What Is "the Name"?

Were the Jehovah’s Witnesses right? Among their central boasts is that they have revived the covenantal name of God, the Hebrew YHWH, sometimes pronounced Yahweh and sometimes Jehovah, that Jesus came to restore. Ancient Hebrew has no vowels so the precise pronunciation may never be known. Given the growing practice among Evangelicals of referring in sermons and lectures to Yahweh, one would think that the Jehovah’s Witnesses were right. What they have advocated since the 1870’s has finally caught on, though with the former rather than the latter pronunciation. I would like to raise some doubts, or at least questions, about the now commonplace practice of invoking the tetragrammaton in popular, that is, non-academic settings.

Jesus’ Own Practice
First, if Jesus intended to revive the common use of YHWH, where is the evidence? The logic of revived use seems to be based on the strength of the revelation of the divine name to Moses in Exodus 3:14. Yet nowhere in the biblical record does Jesus challenge the then accepted practice (utilized throughout the Septuagint) of substituting Lord (Kurios) for YHWH (eg. Mt 4:10; 22:36-27, 43-45). There was much about first-century Judaism that Jesus did challenge (eg. Mt 15:1-20; 23:1-36). He was not above slaying sacred cows. Is it not significant that he left this one untouched?
Rather, Jesus taught us to call upon God by a new name, that of Father. “Our Father,” He taught us to pray (Mt 6:8-13; 7:7-11). Or more precisely, He taught that the name of God is of Father, Son, and Holy Spirit (Mt 28:19). The one “name” (singular) by which the one God is to be known is the three-fold name by which the three persons of the Godhead are to be known, that of Father, Son, and Holy Spirit. The name for the disciples of Christ is the three-fold name. Not only did Jesus not revive the use of YHWH but He instructed us to think about God and express our thoughts about God in terms of Father, Son, and Holy Spirit. Should we not consider this the normative usage of the divine name in the Christian church?

Consistency
Second, there is the matter of practical consistence.
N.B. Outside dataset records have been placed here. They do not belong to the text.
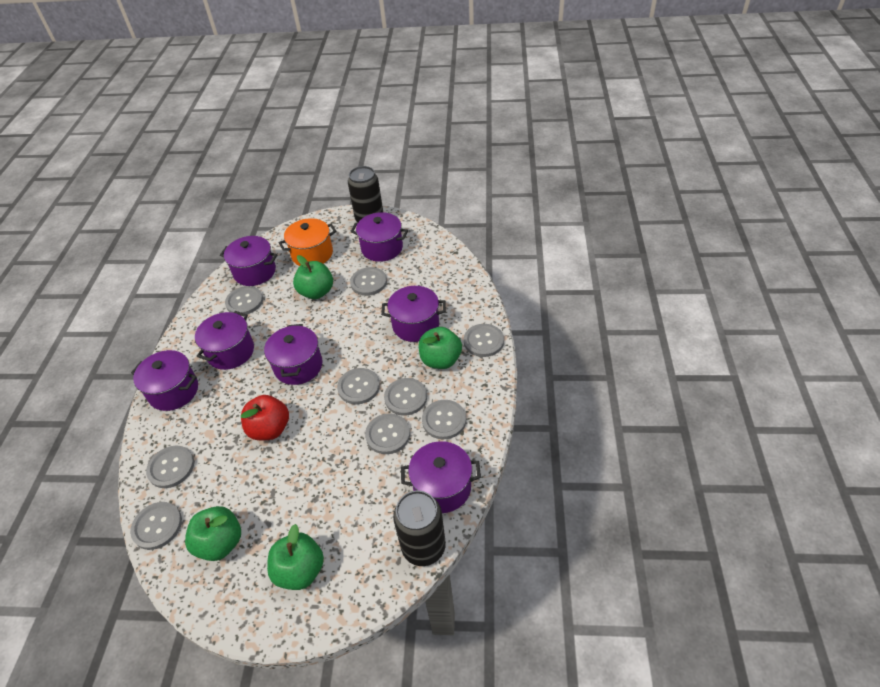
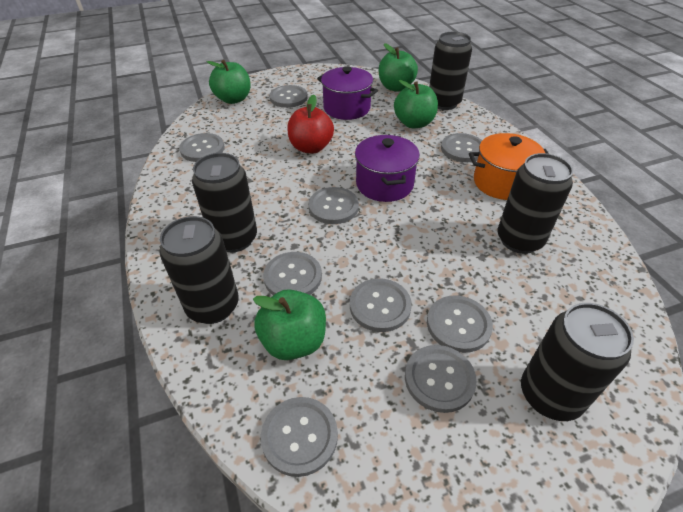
black can: 2 -> 5
purple pot: 7 -> 2

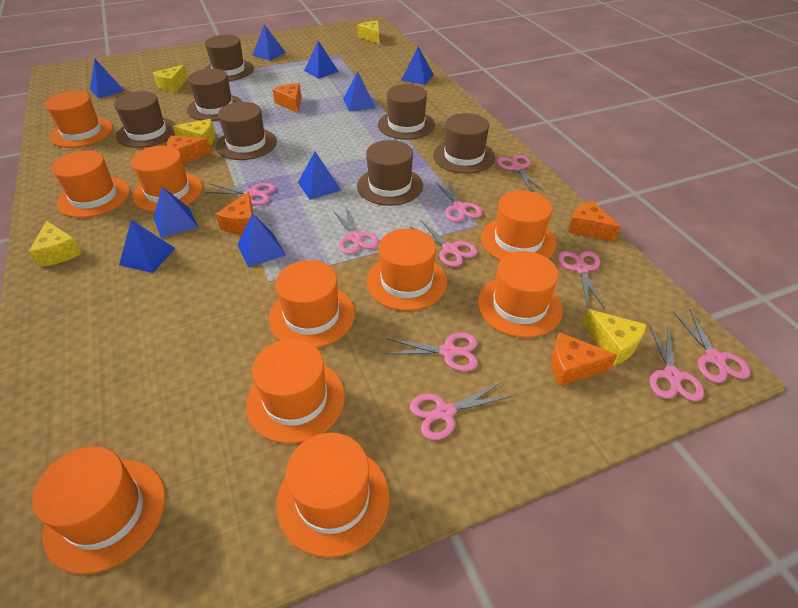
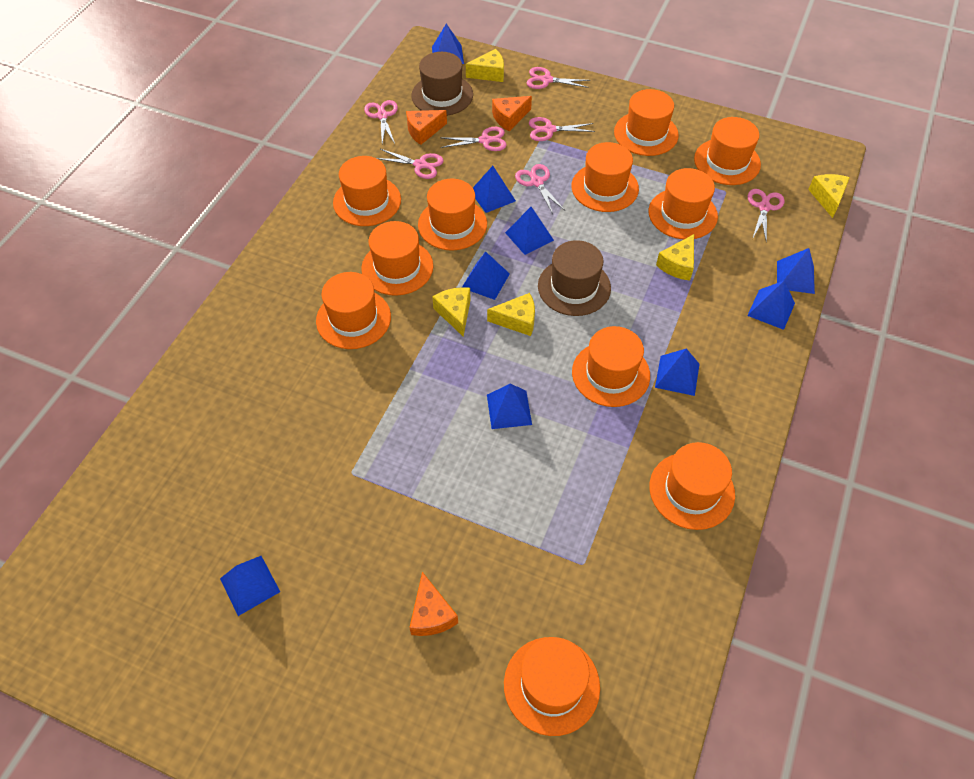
brown hat: 7 -> 2
orange cheese: 5 -> 3
orange hat: 10 -> 11
pink scissors: 10 -> 7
Ordinarily, we don’t use God’s other Old Testament names. We don’t refer to Him as adonai (Lord). We don’t pray, “O Elohim…” (God). Amy Grant attempted to make the former of these (plus El-Elyon) and especially El Shaddai familiar with a poorly suited 1980’s tune but failed (see Trinity Hymnal’s inexplicable inclusion of hymn #42). In addition, we instinctively anglicize the names of Christ in the New Testament so that they don’t sound foreign and remote to us. We refer to Jesus not Iēsous and to Christ not Christos. He is Lord not kurios. We not only feel no obligation to pronounce the names of Christ as they are found in the New Testament, but we also don’t attempt to retrieve their Aramaic originals. The same is true of the names of the Holy Spirit (hagios pneuma), the Comforter (paraklētos) or of the Father (patēr), or God (theos). If we find it necessary to revive the Hebrew YHWH with the correct Hebrew pronunciation, would not consistency require that we utilize the other original divine names, and express them according to their original Hebrew and Greek pronunciation?